- Separate egg yolks and whites, grate cheese, chop white mushrooms. Set aside everything.
- Preheat oven at 375F. Line Swiss roll tin with non-stick baking paper. Wash and remove stems from spinach leaves, in a covered pan cook wet leaves until lightly tender, make sure you do not add extra water. Drain well, squeeze out as much moisture as you can and then chop them.
- Place spinach in a bowl, add butter, egg yolks, seasoning and nutmeg, and beat them well. Whisk now egg whites until stiff peaks then fold egg whites into the mixture. Pour into the tin and garnish with half of cheese. Now bake for 12 minutes, until completely firm.

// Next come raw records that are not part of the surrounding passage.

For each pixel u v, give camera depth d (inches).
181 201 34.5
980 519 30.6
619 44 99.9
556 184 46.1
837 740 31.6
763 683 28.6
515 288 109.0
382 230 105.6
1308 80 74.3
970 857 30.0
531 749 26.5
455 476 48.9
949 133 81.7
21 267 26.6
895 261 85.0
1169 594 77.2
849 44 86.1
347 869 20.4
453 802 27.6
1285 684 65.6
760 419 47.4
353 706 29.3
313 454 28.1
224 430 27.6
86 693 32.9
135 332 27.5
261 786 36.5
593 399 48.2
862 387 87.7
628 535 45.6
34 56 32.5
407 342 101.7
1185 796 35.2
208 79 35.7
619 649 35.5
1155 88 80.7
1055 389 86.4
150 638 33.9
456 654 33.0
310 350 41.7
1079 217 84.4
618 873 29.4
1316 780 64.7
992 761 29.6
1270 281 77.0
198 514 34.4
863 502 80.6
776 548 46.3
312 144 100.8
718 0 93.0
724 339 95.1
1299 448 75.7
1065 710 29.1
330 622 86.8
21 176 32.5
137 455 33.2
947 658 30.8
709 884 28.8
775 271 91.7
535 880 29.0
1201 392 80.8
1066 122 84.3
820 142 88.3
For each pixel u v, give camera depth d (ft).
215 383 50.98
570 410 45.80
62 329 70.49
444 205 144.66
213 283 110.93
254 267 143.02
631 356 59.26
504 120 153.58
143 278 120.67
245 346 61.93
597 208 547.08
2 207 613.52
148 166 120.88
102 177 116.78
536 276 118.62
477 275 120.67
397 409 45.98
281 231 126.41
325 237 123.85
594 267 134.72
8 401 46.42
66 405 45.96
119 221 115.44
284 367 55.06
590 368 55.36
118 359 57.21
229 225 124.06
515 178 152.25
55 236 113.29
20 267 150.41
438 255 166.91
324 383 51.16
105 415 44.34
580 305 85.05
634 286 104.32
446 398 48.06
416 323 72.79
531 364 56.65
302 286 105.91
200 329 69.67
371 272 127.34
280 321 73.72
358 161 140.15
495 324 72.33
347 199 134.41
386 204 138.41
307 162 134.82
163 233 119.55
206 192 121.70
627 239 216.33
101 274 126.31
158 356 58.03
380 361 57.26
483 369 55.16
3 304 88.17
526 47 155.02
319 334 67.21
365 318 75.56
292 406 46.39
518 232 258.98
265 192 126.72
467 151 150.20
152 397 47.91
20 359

- At the same time, prepare the filling. In a pan, melt butter and lightly fry chopped mushrooms until properly tender, add flour, stir and cook for a minute. Add milk and boil, stirring until thickened. Let simmer for 2 minutes. Now remove from heat, mix up cream and chives. Set aside.
- Place out the cooked roulade from the oven and turn the roulade out on to the parchment paper then carefully peel off the lining paper and slowly spread the roulade with the mushroom filling.
- Roll up from end to end fairly tightly and shift to ovenproof dish. Topping with remaining cheese and place roulade to oven again for 5 minutes for melting cheese. Make slices and Serve hot to everyone.